The opinion of the court was delivered by: Stewart Dalzell, J.
AND NOW, this 18th day of May, 2009, upon consideration of the Honorable Arnold Rapoport's Report and Recommendation (docket entry #11), the defendant's objections, the plaintiff's response to those objections, our independent review of the administrative record, and this Court finding that:
(a) The administrative law judge ("ALJ") determined that the plaintiff suffers from severe back impairment and severe depression, R. at 23;
(b) The ALJ stated that she did not find "any mental impairments that more than mildly affect [the plaintiff's] activities of daily living or more than moderately affect his social functioning and concentration," id;
(c) The ALJ concluded that the plaintiff's depression specifically limited him to jobs that "require only one and two step tasks and do not involve working with the public," R. at 28;
(d) During the administrative hearing, the ALJ posed the following hypothetical to the vocational expert ("VE"): we're looking for a unskilled, strictly unskilled work, simple one- to two-step tasks...taking away work which would have the stress of dealing with the public or much interaction with co-workers...[and] work[ing] at a sedentary exertional level with the option for performing it liberally, either seated or standing R. at 94.

Given entries:
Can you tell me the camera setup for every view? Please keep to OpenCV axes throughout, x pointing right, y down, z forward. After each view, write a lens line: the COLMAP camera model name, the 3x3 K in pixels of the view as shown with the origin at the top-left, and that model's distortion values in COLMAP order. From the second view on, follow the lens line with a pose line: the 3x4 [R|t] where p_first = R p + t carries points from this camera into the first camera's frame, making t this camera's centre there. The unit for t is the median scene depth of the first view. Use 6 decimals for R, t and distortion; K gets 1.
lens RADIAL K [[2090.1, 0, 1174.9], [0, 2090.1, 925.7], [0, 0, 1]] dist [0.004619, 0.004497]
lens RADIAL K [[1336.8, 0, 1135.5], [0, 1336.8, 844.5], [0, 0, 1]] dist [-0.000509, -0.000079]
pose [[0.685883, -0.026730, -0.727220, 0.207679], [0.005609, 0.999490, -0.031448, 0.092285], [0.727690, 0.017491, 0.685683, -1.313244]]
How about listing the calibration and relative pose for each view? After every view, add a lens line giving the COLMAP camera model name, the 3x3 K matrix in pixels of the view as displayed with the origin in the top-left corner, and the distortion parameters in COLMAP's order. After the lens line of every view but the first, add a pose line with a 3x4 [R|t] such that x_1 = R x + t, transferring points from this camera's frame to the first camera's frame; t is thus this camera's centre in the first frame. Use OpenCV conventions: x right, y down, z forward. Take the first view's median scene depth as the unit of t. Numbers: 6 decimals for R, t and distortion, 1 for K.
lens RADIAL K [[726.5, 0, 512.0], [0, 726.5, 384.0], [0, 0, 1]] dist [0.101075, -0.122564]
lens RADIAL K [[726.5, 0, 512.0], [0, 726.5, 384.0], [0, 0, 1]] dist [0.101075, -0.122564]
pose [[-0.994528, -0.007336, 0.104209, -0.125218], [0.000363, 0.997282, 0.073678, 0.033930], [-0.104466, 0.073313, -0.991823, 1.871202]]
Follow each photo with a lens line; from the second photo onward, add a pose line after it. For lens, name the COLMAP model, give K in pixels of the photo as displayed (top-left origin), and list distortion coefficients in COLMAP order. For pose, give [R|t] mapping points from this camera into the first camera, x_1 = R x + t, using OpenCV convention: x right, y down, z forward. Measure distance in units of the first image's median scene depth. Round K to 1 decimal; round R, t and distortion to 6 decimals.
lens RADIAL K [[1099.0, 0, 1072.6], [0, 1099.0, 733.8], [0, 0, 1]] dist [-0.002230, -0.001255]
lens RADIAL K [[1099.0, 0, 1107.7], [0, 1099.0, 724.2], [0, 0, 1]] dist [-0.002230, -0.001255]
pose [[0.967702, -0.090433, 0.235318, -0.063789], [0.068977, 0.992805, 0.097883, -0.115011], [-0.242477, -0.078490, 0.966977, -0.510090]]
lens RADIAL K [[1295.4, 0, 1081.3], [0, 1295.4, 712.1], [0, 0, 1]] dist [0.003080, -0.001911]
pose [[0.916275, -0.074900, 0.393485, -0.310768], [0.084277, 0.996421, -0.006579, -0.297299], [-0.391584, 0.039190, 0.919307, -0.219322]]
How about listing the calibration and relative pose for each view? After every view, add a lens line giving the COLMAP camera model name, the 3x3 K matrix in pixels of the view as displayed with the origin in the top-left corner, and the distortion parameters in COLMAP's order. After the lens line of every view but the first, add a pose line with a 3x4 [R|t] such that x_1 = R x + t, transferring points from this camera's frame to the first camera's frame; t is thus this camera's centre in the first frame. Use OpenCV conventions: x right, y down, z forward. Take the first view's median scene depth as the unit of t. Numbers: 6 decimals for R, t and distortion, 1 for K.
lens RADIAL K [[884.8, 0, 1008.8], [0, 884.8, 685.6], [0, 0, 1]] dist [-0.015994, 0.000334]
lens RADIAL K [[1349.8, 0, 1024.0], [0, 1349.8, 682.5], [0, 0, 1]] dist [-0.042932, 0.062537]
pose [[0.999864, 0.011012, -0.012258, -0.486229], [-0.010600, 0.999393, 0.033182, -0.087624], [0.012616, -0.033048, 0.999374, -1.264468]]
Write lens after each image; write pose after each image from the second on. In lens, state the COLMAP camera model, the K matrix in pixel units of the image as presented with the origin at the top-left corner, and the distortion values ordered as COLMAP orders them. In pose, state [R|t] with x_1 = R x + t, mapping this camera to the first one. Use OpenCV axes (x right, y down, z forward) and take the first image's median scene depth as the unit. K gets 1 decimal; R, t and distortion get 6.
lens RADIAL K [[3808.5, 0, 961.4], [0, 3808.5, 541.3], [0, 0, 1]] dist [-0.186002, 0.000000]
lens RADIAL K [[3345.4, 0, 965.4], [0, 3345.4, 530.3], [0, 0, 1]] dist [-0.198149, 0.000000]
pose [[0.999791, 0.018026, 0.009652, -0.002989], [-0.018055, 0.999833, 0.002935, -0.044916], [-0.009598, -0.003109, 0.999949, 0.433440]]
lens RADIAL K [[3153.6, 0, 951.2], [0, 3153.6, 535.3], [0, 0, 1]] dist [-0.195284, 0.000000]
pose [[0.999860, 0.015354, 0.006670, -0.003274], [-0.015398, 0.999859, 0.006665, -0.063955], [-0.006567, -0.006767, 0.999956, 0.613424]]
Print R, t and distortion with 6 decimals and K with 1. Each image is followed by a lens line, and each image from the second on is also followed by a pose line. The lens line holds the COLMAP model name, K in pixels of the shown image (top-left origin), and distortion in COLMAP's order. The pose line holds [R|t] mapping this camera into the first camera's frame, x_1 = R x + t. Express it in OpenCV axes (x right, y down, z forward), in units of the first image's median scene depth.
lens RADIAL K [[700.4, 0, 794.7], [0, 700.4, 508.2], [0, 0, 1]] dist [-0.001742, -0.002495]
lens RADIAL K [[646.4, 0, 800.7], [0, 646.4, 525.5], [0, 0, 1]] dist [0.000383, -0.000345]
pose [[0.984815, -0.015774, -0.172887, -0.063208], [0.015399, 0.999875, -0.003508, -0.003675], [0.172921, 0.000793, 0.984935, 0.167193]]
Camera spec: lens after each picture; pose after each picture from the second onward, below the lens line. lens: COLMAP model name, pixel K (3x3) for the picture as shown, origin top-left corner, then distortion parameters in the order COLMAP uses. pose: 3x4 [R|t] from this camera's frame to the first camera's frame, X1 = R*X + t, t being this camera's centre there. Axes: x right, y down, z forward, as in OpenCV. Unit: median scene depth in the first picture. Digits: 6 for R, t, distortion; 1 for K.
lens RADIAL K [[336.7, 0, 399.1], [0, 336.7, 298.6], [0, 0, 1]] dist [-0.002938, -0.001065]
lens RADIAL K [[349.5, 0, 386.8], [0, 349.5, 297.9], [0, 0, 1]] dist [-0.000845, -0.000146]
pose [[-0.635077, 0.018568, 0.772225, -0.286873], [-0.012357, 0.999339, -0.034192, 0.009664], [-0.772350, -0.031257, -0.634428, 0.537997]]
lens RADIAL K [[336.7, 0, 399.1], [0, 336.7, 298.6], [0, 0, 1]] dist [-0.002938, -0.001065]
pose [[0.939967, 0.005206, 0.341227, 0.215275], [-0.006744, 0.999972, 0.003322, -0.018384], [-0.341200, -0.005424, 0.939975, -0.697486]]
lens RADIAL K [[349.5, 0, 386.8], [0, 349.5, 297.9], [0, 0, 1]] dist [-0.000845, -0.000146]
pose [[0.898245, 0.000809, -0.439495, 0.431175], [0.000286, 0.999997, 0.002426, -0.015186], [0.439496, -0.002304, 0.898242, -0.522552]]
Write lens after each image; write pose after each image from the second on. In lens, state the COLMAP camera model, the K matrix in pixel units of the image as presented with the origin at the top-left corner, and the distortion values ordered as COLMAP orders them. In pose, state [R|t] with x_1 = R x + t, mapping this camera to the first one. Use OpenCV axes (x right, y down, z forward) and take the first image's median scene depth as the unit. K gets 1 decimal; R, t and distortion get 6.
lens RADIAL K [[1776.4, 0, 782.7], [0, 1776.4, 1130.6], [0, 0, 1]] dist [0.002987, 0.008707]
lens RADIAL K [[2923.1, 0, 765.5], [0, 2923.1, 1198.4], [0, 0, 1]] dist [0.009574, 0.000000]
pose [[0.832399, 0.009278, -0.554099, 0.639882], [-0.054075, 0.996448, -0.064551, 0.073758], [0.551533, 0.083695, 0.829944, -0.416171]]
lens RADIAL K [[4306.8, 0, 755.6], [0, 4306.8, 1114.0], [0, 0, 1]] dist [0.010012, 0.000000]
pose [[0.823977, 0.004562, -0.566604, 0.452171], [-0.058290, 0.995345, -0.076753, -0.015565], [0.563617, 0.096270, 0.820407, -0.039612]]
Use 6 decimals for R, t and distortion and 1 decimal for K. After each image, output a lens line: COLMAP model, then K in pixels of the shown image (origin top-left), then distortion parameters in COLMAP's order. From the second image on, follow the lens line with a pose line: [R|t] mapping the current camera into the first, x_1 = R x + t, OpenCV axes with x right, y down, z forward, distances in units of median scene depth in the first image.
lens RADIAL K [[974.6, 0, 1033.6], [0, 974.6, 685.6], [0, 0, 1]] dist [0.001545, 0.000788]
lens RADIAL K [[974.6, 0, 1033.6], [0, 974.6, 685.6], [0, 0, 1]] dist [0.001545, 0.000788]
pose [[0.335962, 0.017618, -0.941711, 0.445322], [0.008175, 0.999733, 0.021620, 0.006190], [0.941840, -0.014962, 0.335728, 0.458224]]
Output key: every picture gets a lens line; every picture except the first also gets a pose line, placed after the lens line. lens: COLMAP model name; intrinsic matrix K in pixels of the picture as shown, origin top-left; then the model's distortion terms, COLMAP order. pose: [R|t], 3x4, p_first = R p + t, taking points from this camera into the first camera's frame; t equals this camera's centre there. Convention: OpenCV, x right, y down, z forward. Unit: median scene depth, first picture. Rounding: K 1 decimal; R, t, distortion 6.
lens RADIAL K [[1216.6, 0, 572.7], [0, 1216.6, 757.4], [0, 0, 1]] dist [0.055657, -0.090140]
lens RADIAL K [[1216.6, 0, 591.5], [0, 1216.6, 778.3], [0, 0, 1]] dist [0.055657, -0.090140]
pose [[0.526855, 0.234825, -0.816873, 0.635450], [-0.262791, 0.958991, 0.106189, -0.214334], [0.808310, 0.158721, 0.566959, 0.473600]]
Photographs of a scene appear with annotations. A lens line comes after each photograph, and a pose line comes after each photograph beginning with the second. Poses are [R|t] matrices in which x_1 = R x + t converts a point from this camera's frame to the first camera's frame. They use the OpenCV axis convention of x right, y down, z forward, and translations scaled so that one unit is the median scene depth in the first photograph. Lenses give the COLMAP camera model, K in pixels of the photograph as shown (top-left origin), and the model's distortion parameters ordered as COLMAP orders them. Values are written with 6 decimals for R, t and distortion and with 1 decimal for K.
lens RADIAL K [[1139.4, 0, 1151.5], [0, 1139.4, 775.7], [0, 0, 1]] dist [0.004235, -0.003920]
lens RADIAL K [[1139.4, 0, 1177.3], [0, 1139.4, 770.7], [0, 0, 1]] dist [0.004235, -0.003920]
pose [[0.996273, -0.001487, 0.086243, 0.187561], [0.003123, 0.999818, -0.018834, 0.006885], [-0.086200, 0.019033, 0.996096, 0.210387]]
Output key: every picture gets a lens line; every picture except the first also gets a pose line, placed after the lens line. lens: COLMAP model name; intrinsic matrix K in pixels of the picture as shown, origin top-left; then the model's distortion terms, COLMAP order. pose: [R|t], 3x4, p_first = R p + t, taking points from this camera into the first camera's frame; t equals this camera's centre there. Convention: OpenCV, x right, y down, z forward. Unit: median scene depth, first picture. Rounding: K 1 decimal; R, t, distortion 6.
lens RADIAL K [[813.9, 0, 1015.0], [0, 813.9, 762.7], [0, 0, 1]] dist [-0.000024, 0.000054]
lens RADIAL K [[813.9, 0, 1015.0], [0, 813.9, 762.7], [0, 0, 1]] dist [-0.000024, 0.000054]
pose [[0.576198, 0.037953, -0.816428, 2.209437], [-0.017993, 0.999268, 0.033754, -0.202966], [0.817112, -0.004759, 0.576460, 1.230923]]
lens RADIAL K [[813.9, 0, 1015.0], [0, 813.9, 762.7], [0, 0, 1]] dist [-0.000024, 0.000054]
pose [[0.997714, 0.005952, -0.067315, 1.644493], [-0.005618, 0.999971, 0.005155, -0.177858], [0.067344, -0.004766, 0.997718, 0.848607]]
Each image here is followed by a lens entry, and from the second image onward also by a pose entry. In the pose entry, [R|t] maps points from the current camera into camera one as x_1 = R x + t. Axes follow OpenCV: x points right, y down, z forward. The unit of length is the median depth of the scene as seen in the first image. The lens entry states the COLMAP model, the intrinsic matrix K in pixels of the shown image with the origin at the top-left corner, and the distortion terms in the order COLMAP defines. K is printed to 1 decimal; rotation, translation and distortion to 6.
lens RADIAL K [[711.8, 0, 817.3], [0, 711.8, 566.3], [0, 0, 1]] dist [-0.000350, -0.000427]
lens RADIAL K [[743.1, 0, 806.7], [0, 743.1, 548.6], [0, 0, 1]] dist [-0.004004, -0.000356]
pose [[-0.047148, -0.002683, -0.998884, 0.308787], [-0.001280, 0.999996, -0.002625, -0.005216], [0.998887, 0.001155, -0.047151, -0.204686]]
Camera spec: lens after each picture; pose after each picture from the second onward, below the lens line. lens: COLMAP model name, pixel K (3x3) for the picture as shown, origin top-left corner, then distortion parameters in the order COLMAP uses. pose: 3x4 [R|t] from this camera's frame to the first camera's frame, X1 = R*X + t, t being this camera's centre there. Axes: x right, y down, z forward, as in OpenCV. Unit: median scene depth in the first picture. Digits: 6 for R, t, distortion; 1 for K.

Required tasks:
1) Translate this sentence from the court order into Spanish: "The opinion of the court was delivered by: Stewart Dalzell, J."
2) Continue the court order on the plaintiff's disability claim from the point where it stops.

Results by task:
1) La opinión del tribunal fue emitida por: Stewart Dalzell, J.

2)
(e) The VE responded that "[l]imiting the person to unskilled, sedentary work and eliminating public contact and regular contact with co-workers, [there are] positions that fall within that category...such as a packer...assembly work...[and] machine operator," R. at 94-95;
(f) Based on VE's testimony, the ALJ found that the plaintiff was not disabled and had the residual functional capacity to perform "unskilled sedentary jobs that can be performed alternating between sitting and standing, require only one and two step tasks, and do not involve working with the public or much interaction with co-workers," R. at 23;
(g) An ALJ's hypothetical to the VE need not include every impairment the plaintiff alleges, but the hypothetical must include all of the credibly established limitations, otherwise the VE's response cannot be considered substantial evidence, Rutherford v. Barnhart, 339 F.3d 546, 554 (3d Cir. 2005);
(h) The plaintiff argued, and Judge Rapoport found, that the ALJ's limitation of one to two step tasks "did not adequately convey" the moderate limitations to the plaintiff's concentration that the ALJ found, Report and Recommendation at 8 (relying on Ramirez v. Barnhart, 372 F.3d 546, 554 (3d Cir. 2004));
(i) In Ramirez, the claimant claimed that she was disabled, in part, because of her anxiety disorder; three different psychiatrists diagnosed her as experiencing often or frequent deficiencies in concentration, persistence, or pace, and limited her to simple, unskilled work, id. at 548;
(j) The ALJ made no adverse credibility determinations concerning the claimant's testimony or the medical records, and found that the claimant often had deficiencies in concentration, persistence, or pace, id. at 549;
(k) Based on these deficiencies, the ALJ limited the hypothetical posed to the VE to those jobs involving "simple one to two step tasks...[with no] travel outside of the workplace...[and a work setting where she could] make or receive personal phone calls" id;
(l) Our Court of Appeals determined that "a requirement that a job be limited to one or two step tasks...does not adequately encompass a finding that [the claimant] 'often' has 'deficiencies in concentration, ...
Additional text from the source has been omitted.